→ EXERCISE INPUTS
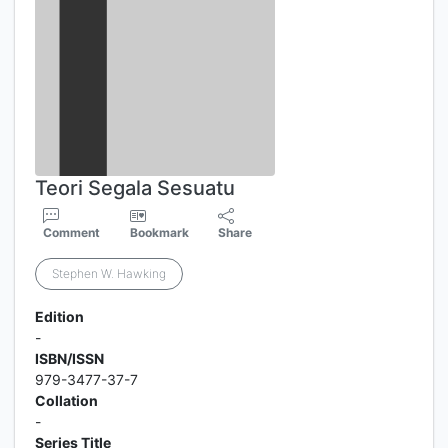
Teori Segala Sesuatu
Comment
Bookmark
Share
Stephen W. Hawking
Edition
-
ISBN/ISSN
979-3477-37-7
Collation
-
Series Title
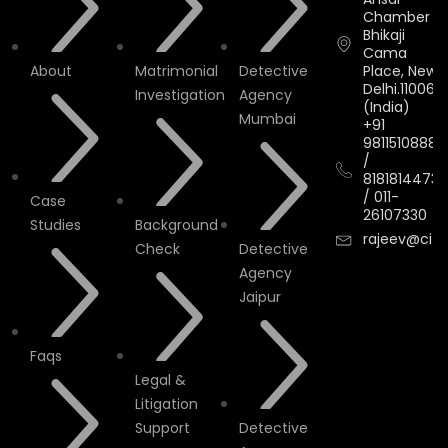
Chamber II,
Bhikaji
Cama
About
Matrimonial
Detective
Place, New
Delhi.110066.
Investigation
Agency
(India)
Mumbai
+91
9811510888
/
8181814473
/
011-
Case
26107330
Studies
Background
rajeev@cityi
Check
Detective
Agency
Jaipur
Faqs
Legal &
Litigation
Support
Detective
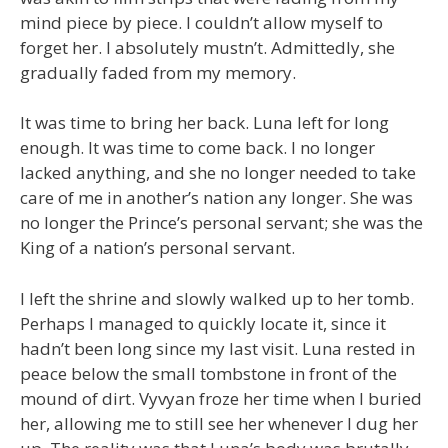
mind piece by piece. I couldn’t allow myself to
forget her. I absolutely mustn’t. Admittedly, she
gradually faded from my memory.
It was time to bring her back. Luna left for long
enough. It was time to come back. I no longer
lacked anything, and she no longer needed to take
care of me in another’s nation any longer. She was
no longer the Prince’s personal servant; she was the
King of a nation’s personal servant.
I left the shrine and slowly walked up to her tomb.
Perhaps I managed to quickly locate it, since it
hadn’t been long since my last visit. Luna rested in
peace below the small tombstone in front of the
mound of dirt. Vyvyan froze her time when I buried
her, allowing me to still see her whenever I dug her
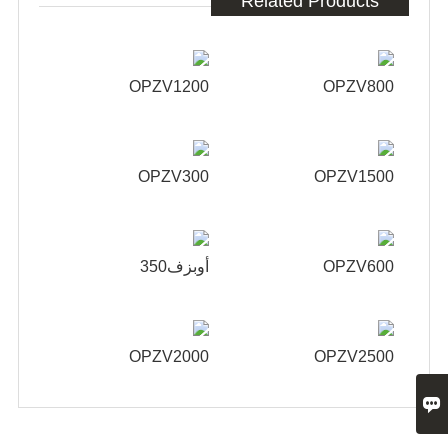
Related Products
OPZV1200
OPZV800
OPZV300
OPZV1500
أوبزف350
OPZV600
OPZV2000
OPZV2500

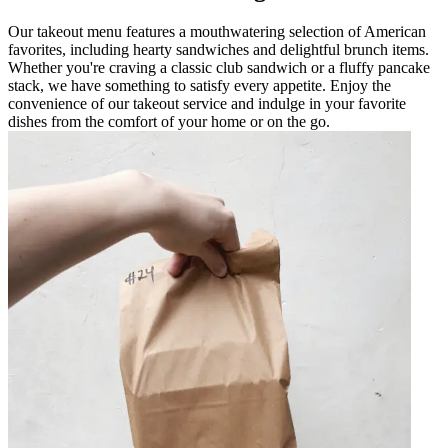
Our takeout menu features a mouthwatering selection of American
favorites, including hearty sandwiches and delightful brunch items.
Whether you're craving a classic club sandwich or a fluffy pancake
stack, we have something to satisfy every appetite. Enjoy the
convenience of our takeout service and indulge in your favorite
dishes from the comfort of your home or on the go.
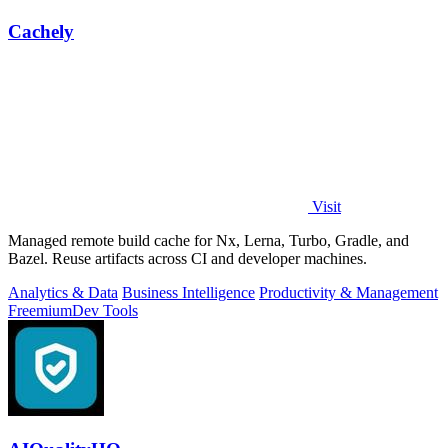
Cachely
Visit
Managed remote build cache for Nx, Lerna, Turbo, Gradle, and
Bazel. Reuse artifacts across CI and developer machines.
Analytics & Data
Business Intelligence
Productivity & Management
Freemium
Dev Tools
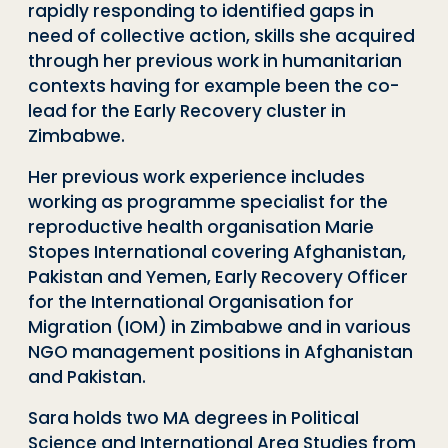
rapidly responding to identified gaps in
need of collective action, skills she acquired
through her previous work in humanitarian
contexts having for example been the co-
lead for the Early Recovery cluster in
Zimbabwe.
Her previous work experience includes
working as programme specialist for the
reproductive health organisation Marie
Stopes International covering Afghanistan,
Pakistan and Yemen, Early Recovery Officer
for the International Organisation for
Migration (IOM) in Zimbabwe and in various
NGO management positions in Afghanistan
and Pakistan.
Sara holds two MA degrees in Political
Science and International Area Studies from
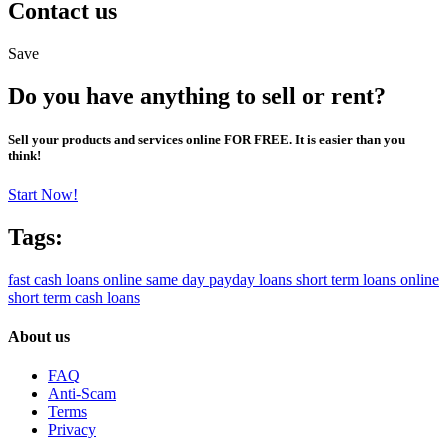
Contact us
Save
Do you have anything to sell or rent?
Sell your products and services online FOR FREE. It is easier than you
think!
Start Now!
Tags:
fast cash loans online
same day payday loans
short term loans online
short term cash loans
About us
FAQ
Anti-Scam
Terms
Privacy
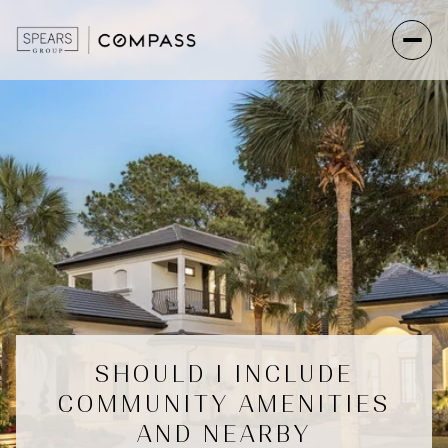
SHOULD I INCLUDE
COMMUNITY AMENITIES
AND NEARBY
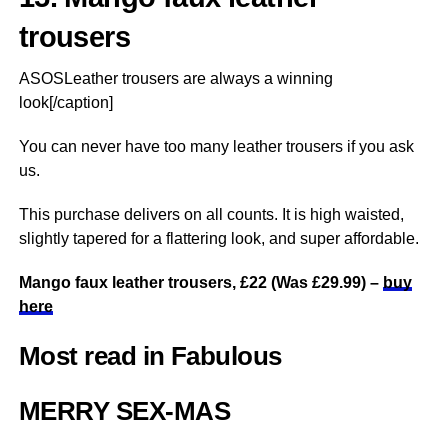
trousers
ASOSLeather trousers are always a winning
look[/caption]
You can never have too many leather trousers if you ask
us.
This purchase delivers on all counts. It is high waisted,
slightly tapered for a flattering look, and super affordable.
Mango faux leather trousers, £22 (Was £29.99) –
buy
here
Most read in Fabulous
MERRY SEX-MAS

→ INSTRUCTIONS TO FOLLOW
Each line above that has the word "from" should be copied.

→ TASK OUTPUT
gradually faded from my memory.
dishes from the comfort of your home or on the go.
Science and International Area Studies from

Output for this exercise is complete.